The recent webinar aptly called Truth, Myth and Pith, PhoCusWright’s 2011 Travel Trends was pithy indeed.
It featured the usual stellar group of researchers, communications experts and marketing gurus.
In essence, their pronouncement was that travel, moribund if not actually dead in 2009, made a significant comeback in 2010.
But 2011 is experiencing a huge pent up demand on the part of Americans to get back on the road, in the air or on the seas.
The webinar audience of about 400 were able to vote on the top three or four trends out of the eleven posted, but here’s our take-away
• The Vacation is Back
The traveling public is not only ready to break lose and travel again, but they consider travel today to be a necessity, not a luxury.
Most of the panel predicted that the improving economy, the wide availability and use of mobile devices and the huge appetite for travel among “emerging” nations are a perfect storm of opportunity for the travel industry.
In many cases, the “developing world” has seen mobile devices hooked into travel planning and booking sites that were up and running… before the runways and airports were.
China, India and Indonesia were referenced as travel’s sleeping giants just awakening to travel options and technology.
* No Computer, No Problem
Researcher Ram Badrinathan sumed it up in his quote, “No computer? No problem.” As travel demand grows in other countries, the lack of computers is not the problem it once was.
Mobile technology and platforms have surpassed computer usage and rendered the need for a traditional computer obsolete.
More importantly, perhaps, travel suppliers are enhancing their mobile platforms to change the travel experience, to make mobile travel platforms more interactive.
So where Royal Caribbean, might have displayed a passive layout of their ship, it’s now a much more interactive display.
Bellagio, instead of mentioning its fountain, now brings it to life on its mobile application.
While China, Brazil and Mexico, may have missed Web Travel 1.0 and 2.0, they are up and running with mobile and social media strategies, building better and smarter consumer mobile travel experiences.
• Tablet Wars
Researcher Carroll Rheem noted that at a recent Consumer Electronics Show there were more than a hundred tablets on display.
While these iPad wannabes will not topple Apple, they are changing the travel experience.
“The industry is just now figuring out how to exploit the tablet,” said one of the marketers.
She painted a picture of the traveler lying on a couch, scanning destinations he or she wants to visit, making the booking..and taking the tablet along.

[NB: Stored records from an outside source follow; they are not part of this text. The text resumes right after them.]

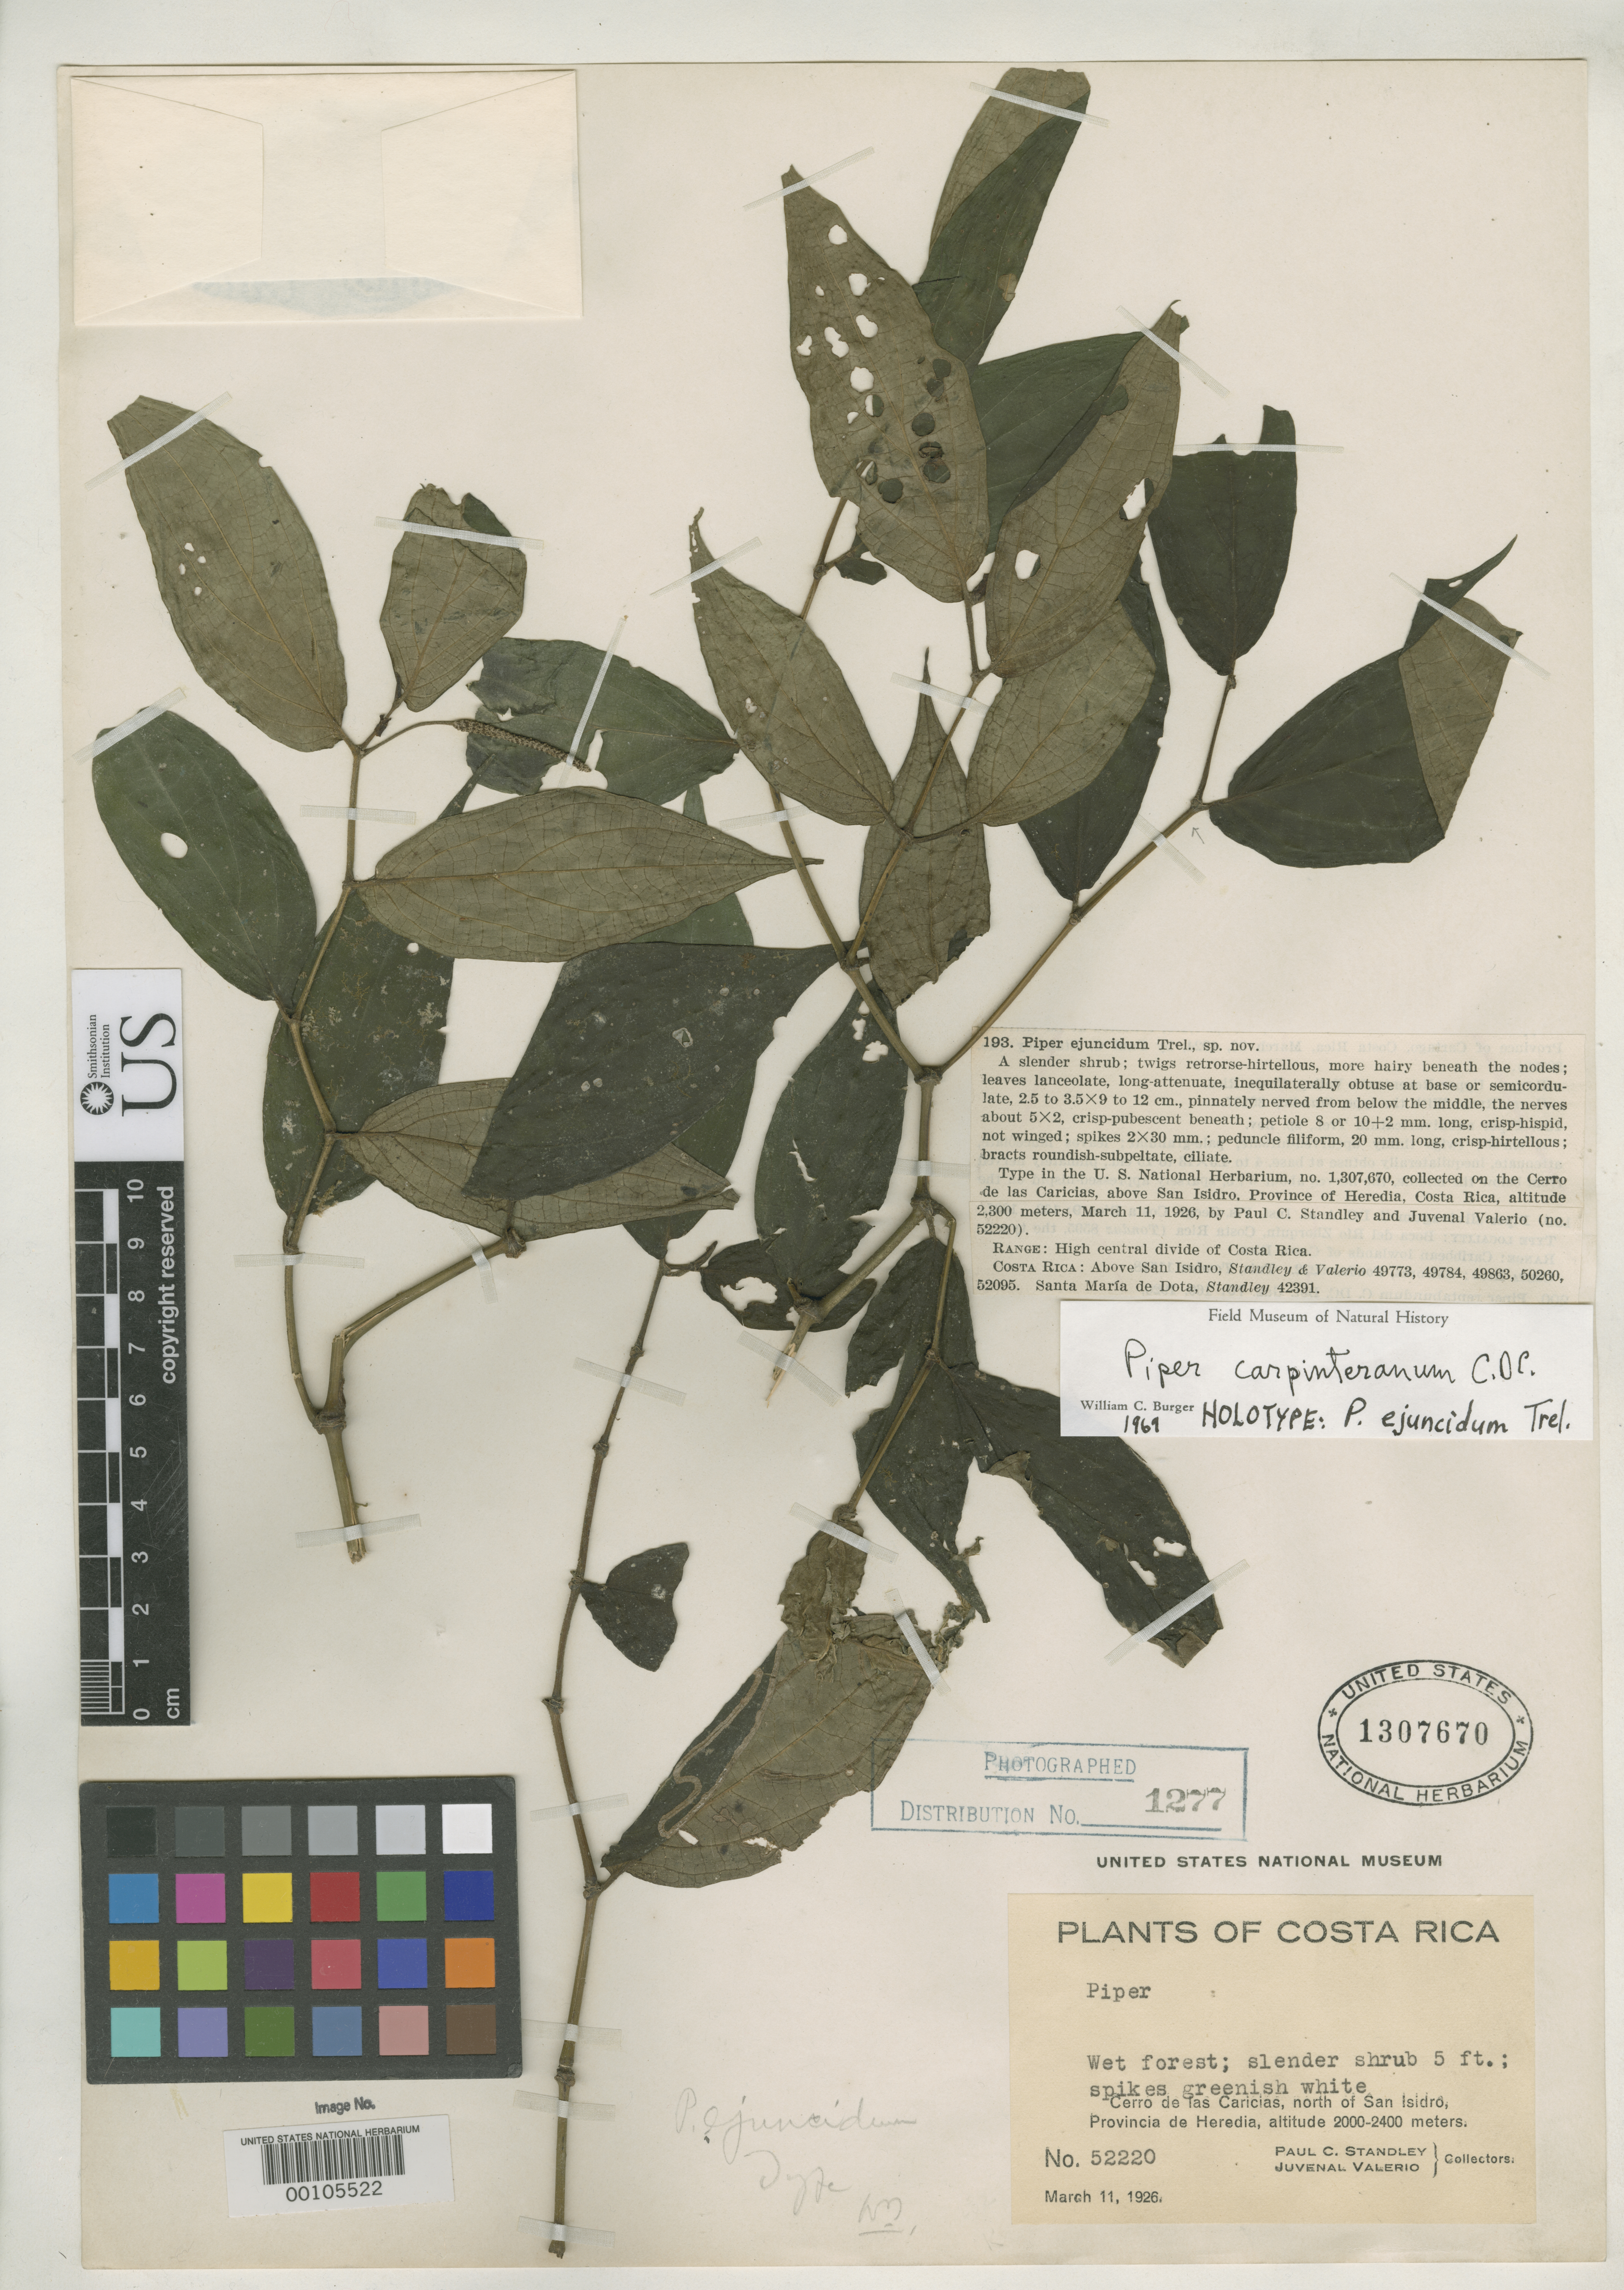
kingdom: Plantae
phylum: Tracheophyta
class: Magnoliopsida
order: Piperales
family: Piperaceae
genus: Piper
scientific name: Piper ejuncidum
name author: Trel.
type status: Holotype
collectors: P. C. Standley & J. Valerio R.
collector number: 52220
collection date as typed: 11 Mar 1926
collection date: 1926-03-11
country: Costa Rica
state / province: Heredia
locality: Cerro de las Caricias, above San Isidro.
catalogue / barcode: US 1307670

The most immersive, fastest tablet will win the travel tablet wars.
One question was why Social Media was left out of the top trends.
Senior Director of Research, Doug Quinby, quickly answered that Social Media is no longer a trend, in travel or anything else.
Whether browser-based or mobile, Quinby pronounced Social Media to be fully part of the fabric of travel, and of life online.
I asked what about the consumers? Are we paying attention to what excites them, or only what great travel technology is out there.
Carol Rheem, Director of Research, said that the “idea generation space, “ engaging the customers and making travel planning easy and fun is a huge ongoing activity.